→ **Tasks to complete**:
[A] According to the Dart River text, what is the length of the river?
[B] Transcribe the stretch of the Dart River text from "Physical characteristics" through "m (1,480 ft)".
[C] List every tributary that the Dart River text gives as joining the river from the right.

→ **Source text**:
..............................

Location
- Country: Australia
- State: Victoria
- Region: Australian Alps (IBRA), Victorian Alps
- Local government area: Towong

Physical characteristics
- Source: Victorian Alps
- • location: Wabba Wilderness Park
- • coordinates: 36°33′21″S 147°38′58″E﻿ / ﻿36.55583°S 147.64944°E
- • elevation: 898 m (2,946 ft)
- Mouth: confluence with the Mitta Mitta River
- • location: Lake Dartmouth
- • coordinates: 36°27′15″S 147°46′32″E﻿ / ﻿36.45417°S 147.77556°E
- • elevation: 451 m (1,480 ft)
- Length: 29 km (18 mi)

Basin features
- River system: North-East Murray catchment, Murray-Darling basin
- • left: Brown Creek, McKay Creek (Victoria)
- • right: Thilluna Creek, Raymond Creek, Vincent Creek (Victoria), Shady Creek
- Reservoir: Dartmouth (452 m (1,483 ft))

= Dart River (Victoria) =

River in Victoria, Australia

The Dart River, a perennial river of the North-East Murray catchment of the Murray-Darling basin, is located in the Alpine region of Victoria, Australia. It flows from the northwestern slopes of the Alpine National Park in the Australian Alps, south and joins with the Mitta Mitta River within Lake Dartmouth.

..............................

→ **Supplied records**:
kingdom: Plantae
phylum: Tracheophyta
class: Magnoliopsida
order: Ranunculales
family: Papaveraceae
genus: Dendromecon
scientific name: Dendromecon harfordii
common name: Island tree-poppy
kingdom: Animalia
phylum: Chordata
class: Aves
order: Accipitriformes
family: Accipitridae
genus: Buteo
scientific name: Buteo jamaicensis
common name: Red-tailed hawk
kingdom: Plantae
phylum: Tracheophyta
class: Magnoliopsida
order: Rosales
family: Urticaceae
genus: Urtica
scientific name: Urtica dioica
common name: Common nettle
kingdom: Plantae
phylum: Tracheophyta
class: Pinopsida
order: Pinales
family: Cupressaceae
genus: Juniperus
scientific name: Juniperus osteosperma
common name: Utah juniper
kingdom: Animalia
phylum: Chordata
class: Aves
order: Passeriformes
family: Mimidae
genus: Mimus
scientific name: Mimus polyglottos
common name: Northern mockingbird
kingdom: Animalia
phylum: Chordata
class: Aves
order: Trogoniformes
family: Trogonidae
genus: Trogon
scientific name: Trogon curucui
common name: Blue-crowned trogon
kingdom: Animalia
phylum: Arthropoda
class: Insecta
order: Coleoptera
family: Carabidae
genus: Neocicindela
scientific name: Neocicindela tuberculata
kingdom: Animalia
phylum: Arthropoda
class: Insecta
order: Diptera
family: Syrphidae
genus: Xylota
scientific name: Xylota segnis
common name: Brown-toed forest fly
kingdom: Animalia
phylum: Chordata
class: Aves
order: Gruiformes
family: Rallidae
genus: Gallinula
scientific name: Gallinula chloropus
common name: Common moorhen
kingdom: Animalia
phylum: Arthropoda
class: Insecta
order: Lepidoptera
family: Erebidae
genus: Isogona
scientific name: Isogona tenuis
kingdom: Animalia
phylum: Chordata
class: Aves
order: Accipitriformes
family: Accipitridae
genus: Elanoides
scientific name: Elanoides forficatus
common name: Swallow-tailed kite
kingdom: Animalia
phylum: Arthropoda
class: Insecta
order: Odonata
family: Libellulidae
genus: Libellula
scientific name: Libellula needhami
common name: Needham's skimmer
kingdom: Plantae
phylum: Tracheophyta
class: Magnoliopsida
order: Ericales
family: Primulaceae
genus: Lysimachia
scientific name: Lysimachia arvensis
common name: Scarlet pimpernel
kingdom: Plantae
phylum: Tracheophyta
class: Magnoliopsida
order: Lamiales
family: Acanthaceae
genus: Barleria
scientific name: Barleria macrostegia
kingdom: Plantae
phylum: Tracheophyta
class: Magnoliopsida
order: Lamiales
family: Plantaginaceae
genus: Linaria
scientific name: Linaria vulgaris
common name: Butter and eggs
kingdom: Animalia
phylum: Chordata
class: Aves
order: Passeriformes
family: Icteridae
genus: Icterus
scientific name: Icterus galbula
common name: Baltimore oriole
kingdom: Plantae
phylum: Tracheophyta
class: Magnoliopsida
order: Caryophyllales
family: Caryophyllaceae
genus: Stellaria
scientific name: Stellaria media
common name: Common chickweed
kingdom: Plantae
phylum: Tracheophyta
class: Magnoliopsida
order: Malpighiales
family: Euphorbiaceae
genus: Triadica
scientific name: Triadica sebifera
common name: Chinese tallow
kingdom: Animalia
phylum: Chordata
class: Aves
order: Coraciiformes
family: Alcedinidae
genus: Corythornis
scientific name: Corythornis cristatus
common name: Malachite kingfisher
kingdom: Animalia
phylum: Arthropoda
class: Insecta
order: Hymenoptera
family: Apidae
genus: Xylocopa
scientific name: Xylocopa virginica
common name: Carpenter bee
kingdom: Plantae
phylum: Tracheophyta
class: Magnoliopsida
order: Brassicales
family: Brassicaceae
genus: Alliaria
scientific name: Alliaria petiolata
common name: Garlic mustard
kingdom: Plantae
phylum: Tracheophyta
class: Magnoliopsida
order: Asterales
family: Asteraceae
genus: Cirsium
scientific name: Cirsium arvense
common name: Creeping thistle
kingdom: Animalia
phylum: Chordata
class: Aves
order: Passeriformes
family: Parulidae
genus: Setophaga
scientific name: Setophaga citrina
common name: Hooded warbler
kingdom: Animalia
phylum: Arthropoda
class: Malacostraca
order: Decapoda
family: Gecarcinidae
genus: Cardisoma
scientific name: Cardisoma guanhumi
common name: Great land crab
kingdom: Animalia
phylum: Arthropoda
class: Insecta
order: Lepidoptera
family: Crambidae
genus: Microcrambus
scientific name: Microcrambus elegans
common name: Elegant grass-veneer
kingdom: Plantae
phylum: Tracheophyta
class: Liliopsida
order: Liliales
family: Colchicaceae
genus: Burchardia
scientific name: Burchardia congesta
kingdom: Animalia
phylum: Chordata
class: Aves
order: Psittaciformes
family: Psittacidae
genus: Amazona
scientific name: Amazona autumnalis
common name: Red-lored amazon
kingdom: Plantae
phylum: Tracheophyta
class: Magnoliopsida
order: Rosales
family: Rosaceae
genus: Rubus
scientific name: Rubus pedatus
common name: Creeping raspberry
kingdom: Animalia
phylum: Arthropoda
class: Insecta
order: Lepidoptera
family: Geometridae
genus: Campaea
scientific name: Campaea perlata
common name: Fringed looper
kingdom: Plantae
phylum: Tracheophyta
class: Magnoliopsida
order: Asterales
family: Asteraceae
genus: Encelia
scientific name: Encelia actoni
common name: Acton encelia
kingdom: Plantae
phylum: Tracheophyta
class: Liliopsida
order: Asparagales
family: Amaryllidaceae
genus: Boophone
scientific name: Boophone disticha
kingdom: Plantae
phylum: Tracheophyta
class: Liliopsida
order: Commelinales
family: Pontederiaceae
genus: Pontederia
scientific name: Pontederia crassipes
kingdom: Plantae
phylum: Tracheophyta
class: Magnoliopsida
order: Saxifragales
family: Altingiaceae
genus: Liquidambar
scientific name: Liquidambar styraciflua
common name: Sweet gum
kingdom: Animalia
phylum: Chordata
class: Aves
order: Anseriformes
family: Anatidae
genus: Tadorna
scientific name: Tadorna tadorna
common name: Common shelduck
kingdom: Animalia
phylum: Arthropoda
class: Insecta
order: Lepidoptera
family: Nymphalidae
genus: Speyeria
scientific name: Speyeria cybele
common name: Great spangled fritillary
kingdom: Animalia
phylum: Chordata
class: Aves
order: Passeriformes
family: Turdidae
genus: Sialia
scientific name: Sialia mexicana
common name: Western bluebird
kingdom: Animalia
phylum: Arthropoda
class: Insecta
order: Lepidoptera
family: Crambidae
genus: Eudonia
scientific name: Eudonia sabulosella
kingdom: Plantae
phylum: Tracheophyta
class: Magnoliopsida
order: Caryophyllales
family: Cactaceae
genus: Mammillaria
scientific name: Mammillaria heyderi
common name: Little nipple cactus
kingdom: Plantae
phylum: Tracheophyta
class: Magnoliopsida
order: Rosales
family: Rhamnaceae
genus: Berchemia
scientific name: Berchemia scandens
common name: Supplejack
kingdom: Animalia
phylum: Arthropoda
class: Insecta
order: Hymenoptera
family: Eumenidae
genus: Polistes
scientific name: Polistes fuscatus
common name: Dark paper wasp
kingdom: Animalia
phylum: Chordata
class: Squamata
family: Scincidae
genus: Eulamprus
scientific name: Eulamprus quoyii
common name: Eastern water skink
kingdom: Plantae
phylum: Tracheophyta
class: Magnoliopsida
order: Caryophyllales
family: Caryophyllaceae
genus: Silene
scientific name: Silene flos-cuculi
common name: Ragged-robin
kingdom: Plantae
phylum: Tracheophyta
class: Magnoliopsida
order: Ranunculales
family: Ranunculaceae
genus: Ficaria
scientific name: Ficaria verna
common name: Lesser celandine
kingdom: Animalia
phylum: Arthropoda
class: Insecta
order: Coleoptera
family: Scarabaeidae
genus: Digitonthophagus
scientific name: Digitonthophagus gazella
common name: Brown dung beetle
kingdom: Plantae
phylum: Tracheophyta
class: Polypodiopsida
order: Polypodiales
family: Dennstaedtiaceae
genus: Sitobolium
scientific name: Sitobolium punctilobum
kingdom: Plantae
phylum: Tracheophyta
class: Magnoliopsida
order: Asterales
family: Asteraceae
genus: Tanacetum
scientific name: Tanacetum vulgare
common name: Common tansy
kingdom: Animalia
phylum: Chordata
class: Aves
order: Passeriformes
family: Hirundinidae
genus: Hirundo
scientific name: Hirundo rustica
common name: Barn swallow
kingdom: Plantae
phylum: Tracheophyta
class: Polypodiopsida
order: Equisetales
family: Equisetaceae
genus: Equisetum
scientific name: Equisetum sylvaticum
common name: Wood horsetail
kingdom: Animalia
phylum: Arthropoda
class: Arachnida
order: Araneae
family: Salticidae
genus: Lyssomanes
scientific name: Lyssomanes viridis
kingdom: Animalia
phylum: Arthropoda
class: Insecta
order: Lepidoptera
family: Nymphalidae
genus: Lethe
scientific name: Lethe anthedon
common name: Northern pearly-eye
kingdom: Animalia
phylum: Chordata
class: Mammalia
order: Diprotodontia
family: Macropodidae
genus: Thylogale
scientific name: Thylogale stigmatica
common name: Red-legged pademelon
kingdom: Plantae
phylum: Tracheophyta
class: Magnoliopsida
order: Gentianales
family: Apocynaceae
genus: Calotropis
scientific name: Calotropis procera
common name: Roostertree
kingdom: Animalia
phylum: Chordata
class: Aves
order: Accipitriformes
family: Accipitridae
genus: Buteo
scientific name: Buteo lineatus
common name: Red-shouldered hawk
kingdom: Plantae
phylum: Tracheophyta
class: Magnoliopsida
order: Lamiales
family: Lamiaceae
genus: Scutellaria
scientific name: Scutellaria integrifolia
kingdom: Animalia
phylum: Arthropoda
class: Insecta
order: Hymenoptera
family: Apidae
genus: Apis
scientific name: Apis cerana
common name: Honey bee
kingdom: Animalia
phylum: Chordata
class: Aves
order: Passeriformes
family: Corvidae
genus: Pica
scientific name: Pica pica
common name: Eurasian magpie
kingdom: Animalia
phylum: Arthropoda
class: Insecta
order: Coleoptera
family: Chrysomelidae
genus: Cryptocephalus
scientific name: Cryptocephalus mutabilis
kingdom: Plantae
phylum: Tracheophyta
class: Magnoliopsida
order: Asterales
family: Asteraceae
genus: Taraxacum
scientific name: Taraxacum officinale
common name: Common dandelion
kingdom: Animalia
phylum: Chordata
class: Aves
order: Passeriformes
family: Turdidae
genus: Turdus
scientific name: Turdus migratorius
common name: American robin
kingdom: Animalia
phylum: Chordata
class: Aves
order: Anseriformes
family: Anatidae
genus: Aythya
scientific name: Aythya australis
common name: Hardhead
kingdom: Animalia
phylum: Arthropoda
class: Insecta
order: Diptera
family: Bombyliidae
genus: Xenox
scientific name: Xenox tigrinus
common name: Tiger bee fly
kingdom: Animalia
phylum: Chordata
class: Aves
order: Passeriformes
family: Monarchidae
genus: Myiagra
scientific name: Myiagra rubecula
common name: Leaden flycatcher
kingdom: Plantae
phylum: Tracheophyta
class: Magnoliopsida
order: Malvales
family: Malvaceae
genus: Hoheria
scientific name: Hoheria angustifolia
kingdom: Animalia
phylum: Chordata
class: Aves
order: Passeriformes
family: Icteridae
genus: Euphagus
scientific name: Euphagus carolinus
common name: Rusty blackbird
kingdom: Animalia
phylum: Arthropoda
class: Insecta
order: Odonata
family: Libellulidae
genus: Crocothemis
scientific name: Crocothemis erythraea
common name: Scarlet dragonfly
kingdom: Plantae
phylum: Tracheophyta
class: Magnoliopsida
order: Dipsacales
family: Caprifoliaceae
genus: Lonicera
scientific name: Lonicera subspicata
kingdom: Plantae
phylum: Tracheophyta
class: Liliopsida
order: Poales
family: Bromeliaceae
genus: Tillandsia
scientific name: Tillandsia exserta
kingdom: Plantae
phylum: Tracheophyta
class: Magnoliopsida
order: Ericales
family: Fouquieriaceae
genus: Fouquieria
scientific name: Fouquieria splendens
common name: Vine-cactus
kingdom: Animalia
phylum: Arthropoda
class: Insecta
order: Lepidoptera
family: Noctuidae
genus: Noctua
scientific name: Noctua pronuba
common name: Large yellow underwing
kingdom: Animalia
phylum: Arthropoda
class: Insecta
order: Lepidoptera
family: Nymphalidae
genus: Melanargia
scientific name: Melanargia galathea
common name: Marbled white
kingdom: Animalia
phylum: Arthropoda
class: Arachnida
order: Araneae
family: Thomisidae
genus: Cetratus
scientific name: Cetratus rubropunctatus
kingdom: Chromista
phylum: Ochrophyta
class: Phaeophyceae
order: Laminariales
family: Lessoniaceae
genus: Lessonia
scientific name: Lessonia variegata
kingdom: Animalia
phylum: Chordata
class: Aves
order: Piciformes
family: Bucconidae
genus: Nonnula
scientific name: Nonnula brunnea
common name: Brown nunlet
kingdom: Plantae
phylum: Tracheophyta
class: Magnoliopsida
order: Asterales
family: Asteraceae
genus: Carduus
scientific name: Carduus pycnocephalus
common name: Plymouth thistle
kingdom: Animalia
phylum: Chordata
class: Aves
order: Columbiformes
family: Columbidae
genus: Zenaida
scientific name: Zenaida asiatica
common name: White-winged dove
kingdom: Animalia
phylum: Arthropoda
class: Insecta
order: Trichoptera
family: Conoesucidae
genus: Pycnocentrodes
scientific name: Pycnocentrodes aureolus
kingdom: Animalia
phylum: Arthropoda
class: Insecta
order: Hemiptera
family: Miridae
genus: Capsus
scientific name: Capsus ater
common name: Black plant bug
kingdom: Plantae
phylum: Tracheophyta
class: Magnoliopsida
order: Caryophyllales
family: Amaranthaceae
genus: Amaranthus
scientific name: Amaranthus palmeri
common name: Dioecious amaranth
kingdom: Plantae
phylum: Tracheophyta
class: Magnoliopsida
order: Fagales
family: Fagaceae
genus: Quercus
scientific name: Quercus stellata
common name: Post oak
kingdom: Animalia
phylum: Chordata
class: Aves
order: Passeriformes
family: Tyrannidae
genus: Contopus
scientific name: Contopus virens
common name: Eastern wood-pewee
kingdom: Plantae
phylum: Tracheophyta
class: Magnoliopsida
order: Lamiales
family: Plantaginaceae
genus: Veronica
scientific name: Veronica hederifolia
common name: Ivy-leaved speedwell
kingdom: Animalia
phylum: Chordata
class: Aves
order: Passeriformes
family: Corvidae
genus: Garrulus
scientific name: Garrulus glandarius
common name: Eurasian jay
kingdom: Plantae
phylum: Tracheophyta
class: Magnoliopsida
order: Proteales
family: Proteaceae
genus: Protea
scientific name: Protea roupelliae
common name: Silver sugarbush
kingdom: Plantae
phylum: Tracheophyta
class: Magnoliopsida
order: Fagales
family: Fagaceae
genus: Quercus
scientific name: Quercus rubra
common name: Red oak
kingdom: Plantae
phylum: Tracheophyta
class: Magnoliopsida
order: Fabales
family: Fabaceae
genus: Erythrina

..............................

→ **Answers to this exercise**:
[A] 29 km (18 mi)

[B]
Physical characteristics
- Source: Victorian Alps
- • location: Wabba Wilderness Park
- • coordinates: 36°33′21″S 147°38′58″E﻿ / ﻿36.55583°S 147.64944°E
- • elevation: 898 m (2,946 ft)
- Mouth: confluence with the Mitta Mitta River
- • location: Lake Dartmouth
- • coordinates: 36°27′15″S 147°46′32″E﻿ / ﻿36.45417°S 147.77556°E
- • elevation: 451 m (1,480 ft)

[C] Thilluna Creek, Raymond Creek, Vincent Creek (Victoria), Shady Creek